The vast majority of this funding will be used for compute, concentrated in the benchmarking simulations.

We will use some of the compute budget for game engine development. While we can use free models for some testing exercises, free models tend to struggle with following game rules, whereas paid models are much more capable.
Most of the compute budget will be used for the benchmarking run. A game run with 5 agents, frontier models, and no context management costs approximately $0.67.
We will release benchmark results and simulation data publicly. We will also use the project website to host research blogs (for, e.g., the prompt injection investigation). However, we will not hire any web development assistance, and we do not expect hosting to require much budget.

We believe that a budget of $2,000 is sufficient to release a minimum viable version of the benchmark. However, additional funding would allow us to begin further experimentation and development without delay, as well as accommodate the addition of new models.

Who is on your team? What's your track record on similar projects?

My name is Connacher Murphy. I'm currently a research manager at Stanford DEL, where I'm turning some of the lab's research on the economic impacts of AI into regularly updated, low latency data series. I previously managed the Longitudinal Expert AI Panel (LEAP) (see coverage in The Economist and Bloomberg) at the Forecasting Research Institute (FRI). Among other research projects at FRI, I tested the public submission process for ForecastBench, FRI’s forecasting capability benchmark. Across these roles, I have experience in taking research projects from the idea stage to engaging, publicly consumable outputs.

Owen Cook, an AI engineer currently studying AI at University of Texas at Austin, and an MBA at Northwestern Kellogg, contributes to the project as well. Owen is developing the context management game phase, experimenting with agents dynamically updating their memories of each phase. Owen additionally has startup experience as a data engineer.

We welcome additional contributors, especially those with software development experience.

What are the most likely causes and outcomes if this project fails?

First, it’s possible that the simulated environment of Agent Island will fail to capture key features of interagent competition in the real world. This problem is common to most AI benchmarking efforts. Relatedly, it’s possible that evaluation awareness will lead agents to understate their capabilities for persuasion and manipulation, or otherwise alter their behavior.

Second, Agent Island could confound concerning capabilities with concerning propensities. While Agent Island is designed to isolate capabilities by creating an environment in which bad behavior is permitted, agents might still choose to not engage in manipulation and persuasion to the extent of their full capabilities.

Third, the games adhere to fairly rigid rules, which might unduly constrain the action space relative to real-world interagent competition.

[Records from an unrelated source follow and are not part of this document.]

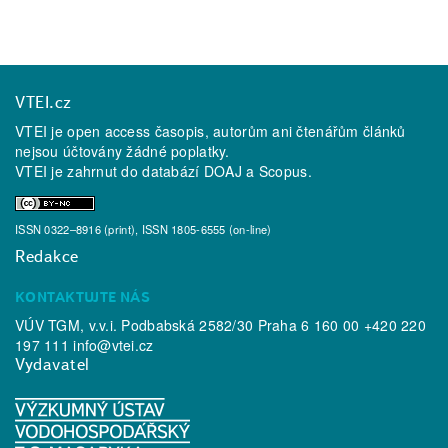
VTEI.cz
VTEI je open access časopis, autorům ani čtenářům článků
nejsou účtovány žádné poplatky.
VTEI je zahrnut do databází
DOAJ
a
Scopus
.
ISSN 0322–8916 (print), ISSN 1805-6555 (on-line)
Redakce
KONTAKTUJTE NÁS
VÚV TGM, v.v.i. Podbabská 2582/30 Praha 6 160 00 +420 220
197 111
info@vtei.cz
Vydavatel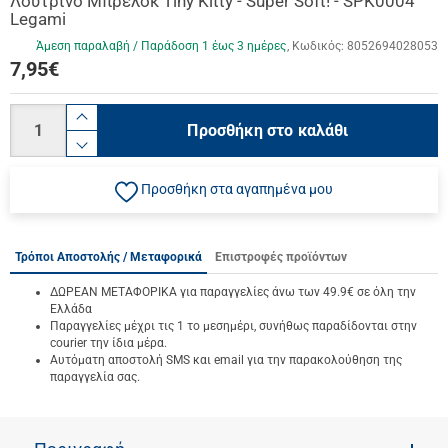
Λούτρινο Μπρελόκ Tiny Kitty - Super Soft! - SPK0004
Legami
Άμεση παραλαβή / Παράδoση 1 έως 3 ημέρες
Κωδικός:
8052694028053
7,95
€
Ποσότητα
product.increase.quantity
Προσθήκη στο καλάθι
product.decrease.quantity
Προσθήκη στα αγαπημένα μου
Τρόποι Αποστολής / Μεταφορικά
Επιστροφές προϊόντων
ΔΩΡΕΑΝ ΜΕΤΑΦΟΡΙΚΑ για παραγγελίες άνω των 49.9€ σε όλη την
Ελλάδα
Παραγγελίες μέχρι τις 1 το μεσημέρι, συνήθως παραδίδονται στην
courier την ίδια μέρα.
Αυτόματη αποστολή SMS και email για την παρακολούθηση της
παραγγελία σας.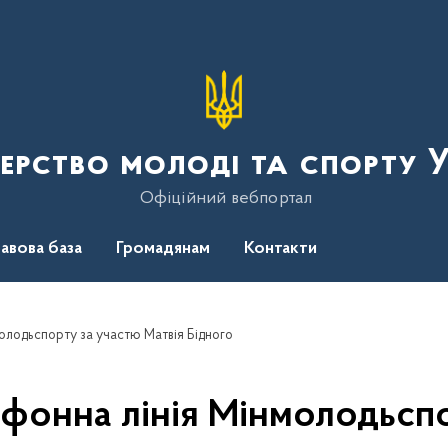
терство молоді та спорту 
Офіційний вебпортал
авова база
Громадянам
Контакти
олодьспорту за участю Матвія Бідного
ефонна лінія Мінмолодьспо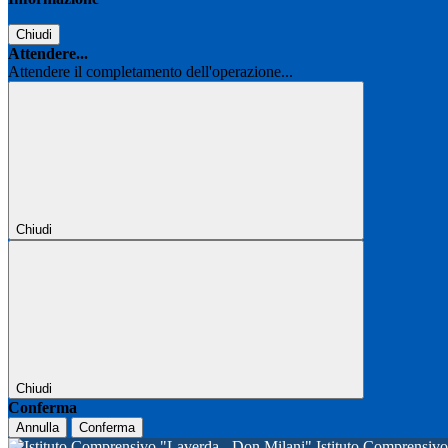
Chiudi
Attendere...
Attendere il completamento dell'operazione...
Chiudi
Chiudi
Conferma
Annulla
Conferma
Istituto Comprensi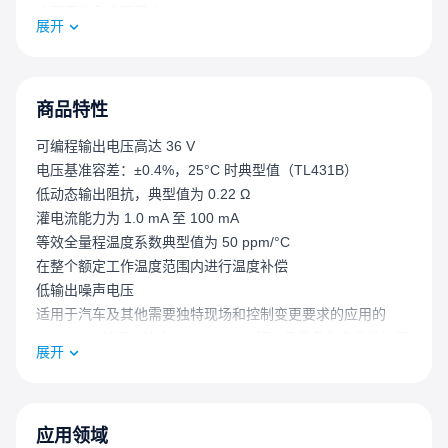
也可用作负电压基准。
展开
商品特性
可编程输出电压高达 36 V
电压基准容差：±0.4%，25°C 时典型值（TL431B）
低动态输出阻抗，典型值为 0.22 Ω
灌电流能力为 1.0 mA 至 100 mA
等效全量程温度系数典型值为 50 ppm/°C
在整个额定工作温度范围内进行温度补偿
低输出噪声电压
适用于汽车及其他需要独特现场和控制变更要求的应用的
NCV/SCV 前缀；符合 AEC - Q100 标准且具备生产件批准程
展开
序（PPAP）能力
这些器件无铅、无卤素/无溴化阻燃剂（BFR），并符合
RoHS 标准
应用领域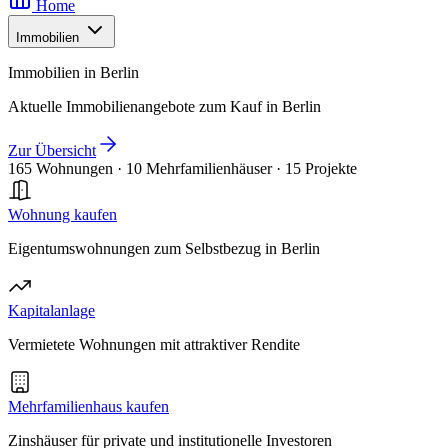
Home
Immobilien
Immobilien in Berlin
Aktuelle Immobilienangebote zum Kauf in Berlin
Zur Übersicht
165 Wohnungen
·
10 Mehrfamilienhäuser
·
15 Projekte
Wohnung kaufen
Eigentumswohnungen zum Selbstbezug in Berlin
Kapitalanlage
Vermietete Wohnungen mit attraktiver Rendite
Mehrfamilienhaus kaufen
Zinshäuser für private und institutionelle Investoren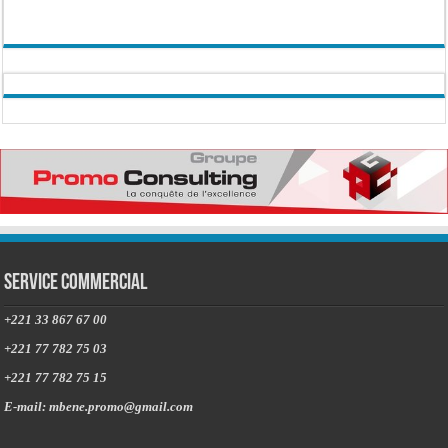
Service commercial
+221 33 867 67 00
+221 77 782 75 03
+221 77 782 75 15
E-mail: mbene.promo@gmail.com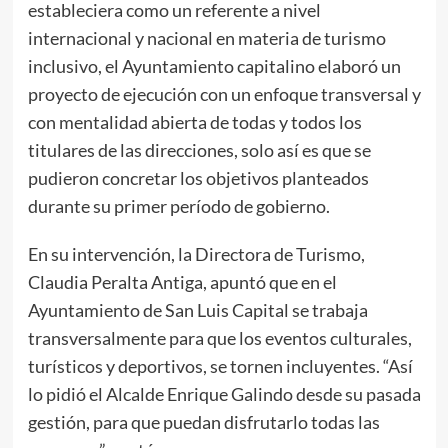
estableciera como un referente a nivel
internacional y nacional en materia de turismo
inclusivo, el Ayuntamiento capitalino elaboró un
proyecto de ejecución con un enfoque transversal y
con mentalidad abierta de todas y todos los
titulares de las direcciones, solo así es que se
pudieron concretar los objetivos planteados
durante su primer período de gobierno.
En su intervención, la Directora de Turismo,
Claudia Peralta Antiga, apuntó que en el
Ayuntamiento de San Luis Capital se trabaja
transversalmente para que los eventos culturales,
turísticos y deportivos, se tornen incluyentes. “Así
lo pidió el Alcalde Enrique Galindo desde su pasada
gestión, para que puedan disfrutarlo todas las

Notably, these three problems are quite common in concerning and dangerous capabilities evaluations. We believe Agent Island provides an environment with a unique degree of license to engage in interagent manipulation and persuasion. Nevertheless, we will need to evaluate the degree of evaluation awareness in follow-up research.

How much money have you raised in the last 12 months, and from where?

To date, the project has largely been bootstrapped. However, I did use a small amount of my compute budget from my time as a Constellation Visiting Fellow.

Acknowledgments

This project was initially inspired by a conversation with Harrison Satcher. Harrison has also provided feedback on the project throughout.